U.S. Water News Online
RENO, Nev. -- Lake Tahoe's clarity last year hovered around the same range it has been the past five years after showing a marked decline in previous decades into the late 1990s, researchers said.
The lake's waters were clear to an average depth of 72.4 feet in 2005, a slight change from the average depth of 73.6 feet that a white plate called a "Secchi disk" could be seen the year before, scientists at the University of California-Davis said in an annual report.
When measurements began in 1968, the disk was visible at an average depth of 102.4 feet. With few exceptions, the clarity level steadily declined on average through the 1970s into the mid-1980s.
The worst reading was recorded in 1997 -- 64 feet -- the year then-President Clinton and Vice President Al Gore convened an environmental summit at the lake to address growing concerns about pollutants and soil particles in the waters.
U.S. Interior Secretary Dirk Kempthorne and others will reconvene the summit for an update a restoration efforts at the lake, the second deepest lake in the United States at 1,645 feet, behind Oregon's Crater Lake at 1,949 feet.
Scientists believe the fine particles of soil and nutrients that fuel algae growth are causing the loss of clarity. The pollutants enter the lake through erosion, runoff and atmospheric deposition.
The clarity is directly affected by the scattering of light by fine particles and by the absorption of light by algae, the experts said.
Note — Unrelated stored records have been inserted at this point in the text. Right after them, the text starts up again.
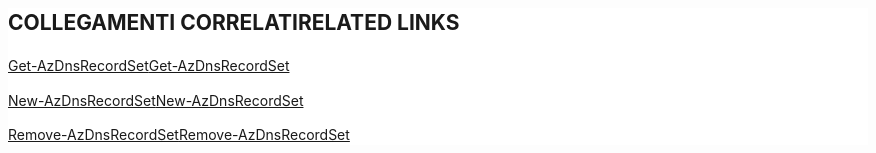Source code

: ## <span data-ttu-id="ad712-149">COLLEGAMENTI CORRELATI</span><span class="sxs-lookup"><span data-stu-id="ad712-149">RELATED LINKS</span></span>

[<span data-ttu-id="ad712-150">Get-AzDnsRecordSet</span><span class="sxs-lookup"><span data-stu-id="ad712-150">Get-AzDnsRecordSet</span></span>](./Get-AzDnsRecordSet.md)

[<span data-ttu-id="ad712-151">New-AzDnsRecordSet</span><span class="sxs-lookup"><span data-stu-id="ad712-151">New-AzDnsRecordSet</span></span>](./New-AzDnsRecordSet.md)

[<span data-ttu-id="ad712-152">Remove-AzDnsRecordSet</span><span class="sxs-lookup"><span data-stu-id="ad712-152">Remove-AzDnsRecordSet</span></span>](./Remove-AzDnsRecordSet.md)
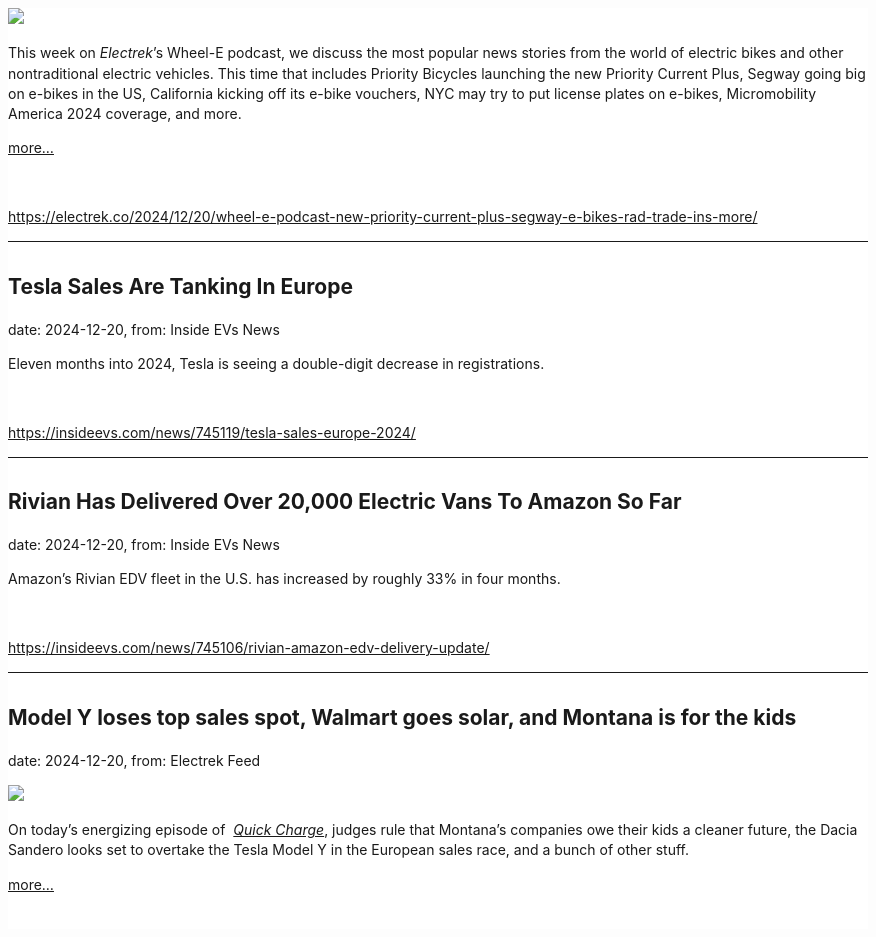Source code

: <div class="feat-image"><img src="https://electrek.co/wp-content/uploads/sites/3/2022/05/wheel-e-podcast.jpg?quality=82&#038;strip=all&#038;w=1600" /></div><p>This week on <em>Electrek</em>’s Wheel-E podcast, we discuss the most popular news stories from the world of electric bikes and other nontraditional electric vehicles. This time that includes Priority Bicycles launching the new Priority Current Plus, Segway going big on e-bikes in the US, California kicking off its e-bike vouchers, NYC may try to put license plates on e-bikes, Micromobility America 2024 coverage, and more.</p>



<figure class="wp-block-audio"><audio controls src="https://electrek.co/wp-content/uploads/sites/3/2024/12/Wheel-E-12-20-24.mp3"></audio></figure>



 <a data-layer-pagetype="post" data-layer-postcategory="podcast,wheel-e-podcast" data-layer-viewtype="unknown" data-post-id="394679" href="https://electrek.co/2024/12/20/wheel-e-podcast-new-priority-current-plus-segway-e-bikes-rad-trade-ins-more/#more-394679" class="more-link">more…</a> 

<br> 

<https://electrek.co/2024/12/20/wheel-e-podcast-new-priority-current-plus-segway-e-bikes-rad-trade-ins-more/>

---

## Tesla Sales Are Tanking In Europe

date: 2024-12-20, from: Inside EVs News

Eleven months into 2024, Tesla is seeing a double-digit decrease in registrations. 

<br> 

<https://insideevs.com/news/745119/tesla-sales-europe-2024/>

---

## Rivian Has Delivered Over 20,000 Electric Vans To Amazon So Far

date: 2024-12-20, from: Inside EVs News

Amazon’s Rivian EDV fleet in the U.S. has increased by roughly 33% in four months. 

<br> 

<https://insideevs.com/news/745106/rivian-amazon-edv-delivery-update/>

---

## Model Y loses top sales spot, Walmart goes solar, and Montana is for the kids

date: 2024-12-20, from: Electrek Feed

<div class="feat-image"><img src="https://electrek.co/wp-content/uploads/sites/3/2024/12/dacia-sandero.jpg?quality=82&#038;strip=all&#038;w=1600" /></div><p>On today’s energizing episode of  <em><a href="https://www.youtube.com/@ElectrekDaily" target="_blank" rel="noreferrer noopener">Quick Charge</a></em>, judges rule that Montana’s companies owe their kids a cleaner future, the Dacia Sandero looks set to overtake the Tesla Model Y in the European sales race, and a bunch of other stuff.</p>



 <a data-layer-pagetype="post" data-layer-postcategory="bmw,quick-charge,tesla,walmart" data-layer-viewtype="unknown" data-post-id="394663" href="https://electrek.co/2024/12/19/model-y-loses-top-sales-spot-walmart-goes-solar-and-montana-is-for-the-kids/#more-394663" class="more-link">more…</a> 

<br>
John Reuter, associate director of the UC Davis Tahoe Environmental Research Center, said the clarity varies from year to year because precipitation varies. He said that makes it difficult to use data from any single year or even a small number of years to draw conclusions about whether the lake is improving overall or getting murkier.
He said restoration efforts led by local, state and federal land managers in the Tahoe Basin are focused on the long term.
"While this year's clarity number is encouraging, the annual measurements remind us how crucial it is to stay the course in our efforts to restore Lake Tahoe and to preserve it for future generations," said Julie Regan, spokeswoman for the Tahoe Regional Planning Agency.